Re: [RFC PATCH v3 0/4] Node Weights and Weighted Interleave

"Huang, Ying" <ying.huang@xxxxxxxxx> · Thu, 02 Nov 2023 10:01:20 +0800

Gregory Price <gregory.price@xxxxxxxxxxxx> writes:

> On Tue, Oct 31, 2023 at 04:56:27PM +0100, Michal Hocko wrote:
>
>> > This hopefully also explains why it's a global setting. The usecase is
>> > different from conventional NUMA interleaving, which is used as a
>> > locality measure: spread shared data evenly between compute
>> > nodes. This one isn't about locality - the CXL tier doesn't have local
>> > compute. Instead, the optimal spread is based on hardware parameters,
>> > which is a global property rather than a per-workload one.
>> 
>> Well, I am not convinced about that TBH. Sure it is probably a good fit
>> for this specific CXL usecase but it just doesn't fit into many others I
>> can think of - e.g. proportional use of those tiers based on the
>> workload - you get what you pay for.
>> 
>> Is there any specific reason for not having a new interleave interface
>> which defines weights for the nodemask? Is this because the policy
>> itself is very dynamic or is this more driven by simplicity of use?
>> 
>
> I had originally implemented it this way while experimenting with new
> mempolicies.
>
> https://lore.kernel.org/linux-cxl/20231003002156.740595-5-gregory.price@xxxxxxxxxxxx/
>
> The downside of doing it in mempolicy is...
> 1) mempolicy is not sysfs friendly, and to make it sysfs friendly is a
>    non-trivial task.  It is very "current-task" centric.
>
> 2) Barring a change to mempolicy to be sysfs friendly, the options for
>    implementing weights in the mempolicy are either a) new flag and
>    setting every weight individually in many syscalls, or b) a new
>    syscall (set_mempolicy2), which is what I demonstrated in the RFC.
>
> 3) mempolicy is also subject to cgroup nodemasks, and as a result you
>    end up with a rats nest of interactions between mempolicy nodemasks
>    changing as a result of cgroup migrations, nodes potentially coming
>    and going (hotplug under CXL), and others I'm probably forgetting.
>
>    Basically:  If a node leaves the nodemask, should you retain the
>    weight, or should you reset it? If a new node comes into the node
>    mask... what weight should you set? I did not have answers to these
>    questions.
>
>
> It was recommended to explore placing it in tiers instead, so I took a
> crack at it here: 
>
> https://lore.kernel.org/linux-mm/20231009204259.875232-1-gregory.price@xxxxxxxxxxxx/
>
> This had similar issue with the idea of hotplug nodes: if you give a
> tier a weight, and one or more of the nodes goes away/comes back... what
> should you do with the weight?  Split it up among the remaining nodes?
> Rebalance? Etc.

The weight of a tier can be defined as the weight of one node of the
tier instead of the weight of all nodes of the tier.  That is, for a
system as follows,

tier 0: node 0, node 1; weight=4
tier 1: node 2, node 3; weight=1

If you run workload with `numactl --weighted-interleave -n 0,2,3`, the
proportion will be: "4:0:1:1" on each node.
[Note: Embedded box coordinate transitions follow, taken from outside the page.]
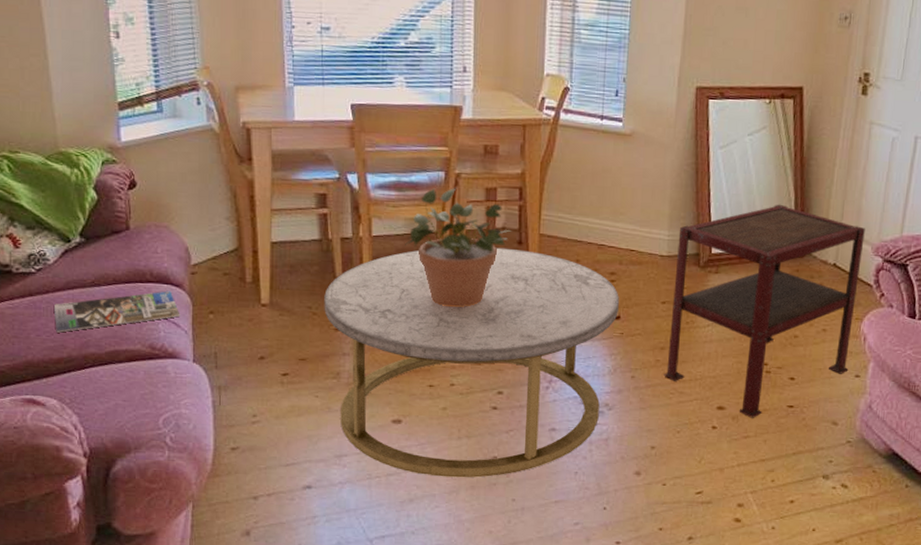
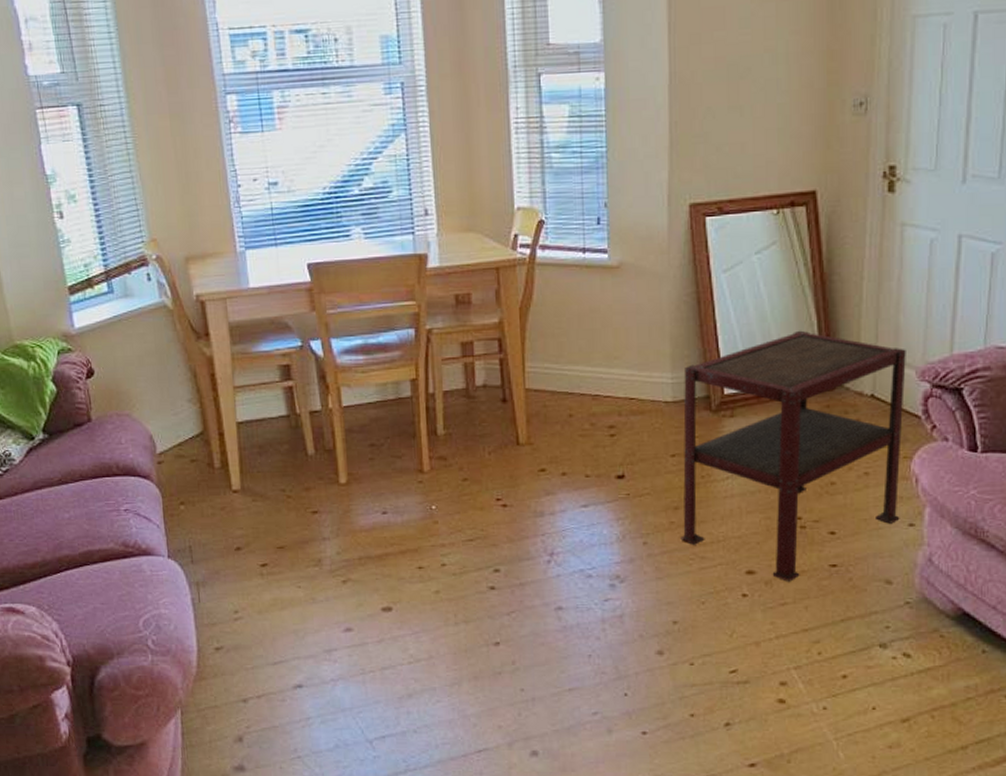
magazine: present [54,291,181,333] -> none [24,483,151,536]
coffee table: present [324,247,619,478] -> none [297,408,622,668]
potted plant: present [405,188,512,308] -> none [378,345,494,479]

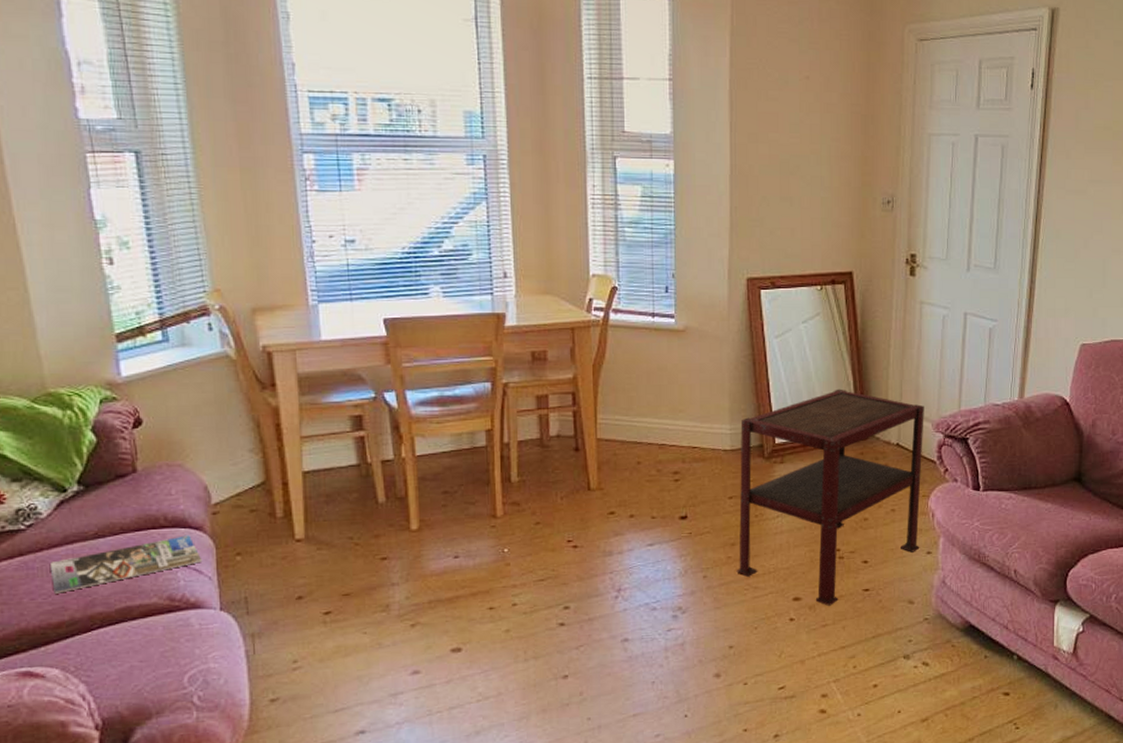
magazine: none [24,483,151,536] -> present [51,535,203,594]

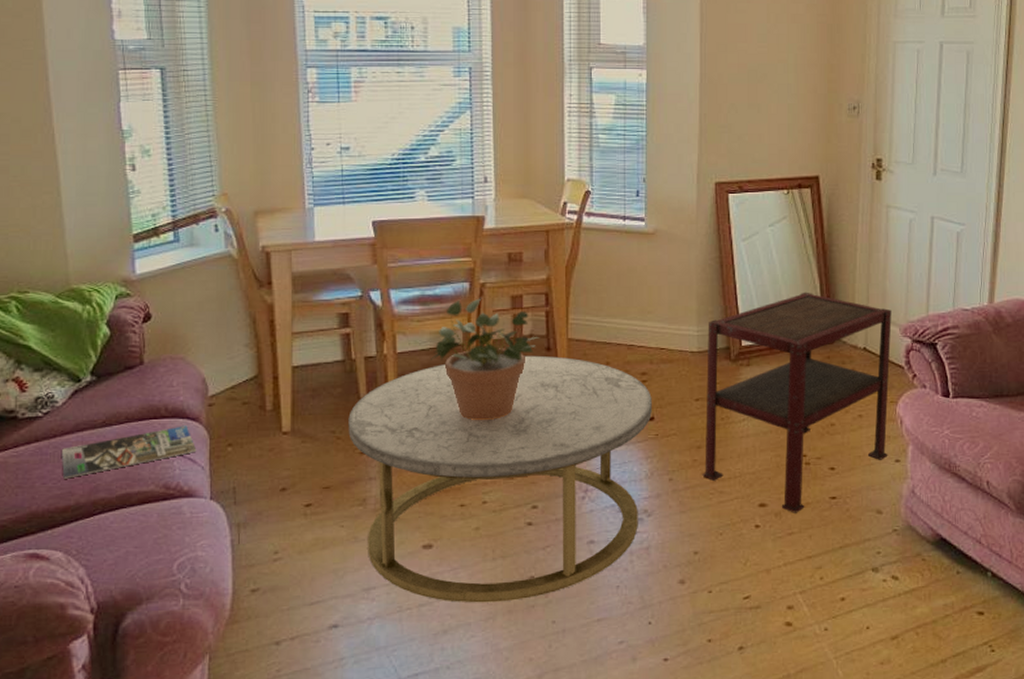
coffee table: none [366,456,685,704] -> present [348,355,652,603]
potted plant: none [453,398,567,524] -> present [431,298,539,421]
While for `numactl --weighted-interleave -n 0,2`, it will be: "4:0:1:0".

--
Best Regards,
Huang, Ying

> The result of this discussion lead us to simply say "What if we place
> the weights directly in the node".  And that lead us to this RFC.
>
>
> I am not against implementing it in mempolicy (as proof: my first RFC).
> I am simply searching for the acceptable way to implement it.
>
> One of the benefits of having it set as a global setting is that weights
> can be automatically generated from HMAT/HMEM information (ACPI tables)
> and programs already using MPOL_INTERLEAVE will have a direct benefit.
>
> I have been considering whether MPOL_WEIGHTED_INTERLEAVE should be added
> along side this patch so that MPOL_INTERLEAVE is left entirely alone.
>
> Happy to discuss more,
> ~Gregory